> **JOB ITEM**
A faithful copy is needed of the lines below from the one with "комбинированная)." up to and including the one with "新規イラストレーター向けチュートリアル"; set it down with no pictures and no other lines.

****************************************

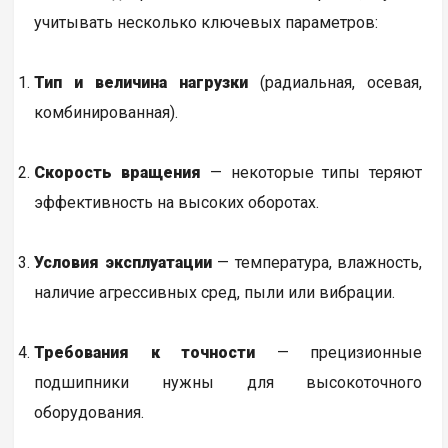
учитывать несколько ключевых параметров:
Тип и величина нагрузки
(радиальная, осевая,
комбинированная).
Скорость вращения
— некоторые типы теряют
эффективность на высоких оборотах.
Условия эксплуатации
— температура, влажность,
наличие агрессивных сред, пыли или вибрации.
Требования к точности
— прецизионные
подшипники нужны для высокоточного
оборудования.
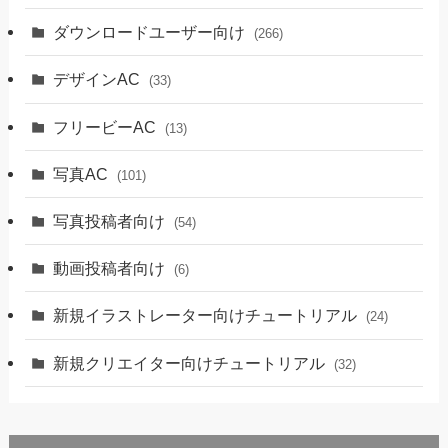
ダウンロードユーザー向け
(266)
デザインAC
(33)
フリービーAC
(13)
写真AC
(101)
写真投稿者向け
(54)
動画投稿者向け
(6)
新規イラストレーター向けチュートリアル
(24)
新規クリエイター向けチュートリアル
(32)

****************************************

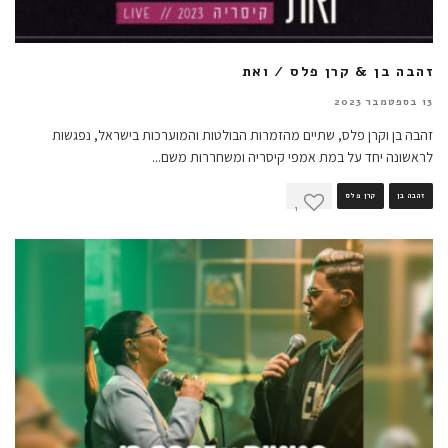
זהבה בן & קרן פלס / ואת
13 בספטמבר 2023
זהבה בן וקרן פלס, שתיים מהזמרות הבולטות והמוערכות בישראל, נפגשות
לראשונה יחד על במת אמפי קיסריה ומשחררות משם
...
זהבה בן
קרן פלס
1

****************************************

> **REPLY**
комбинированная).
Скорость вращения
— некоторые типы теряют
эффективность на высоких оборотах.
Условия эксплуатации
— температура, влажность,
наличие агрессивных сред, пыли или вибрации.
Требования к точности
— прецизионные
подшипники нужны для высокоточного
оборудования.
ダウンロードユーザー向け
(266)
デザインAC
(33)
フリービーAC
(13)
写真AC
(101)
写真投稿者向け
(54)
動画投稿者向け
(6)
新規イラストレーター向けチュートリアル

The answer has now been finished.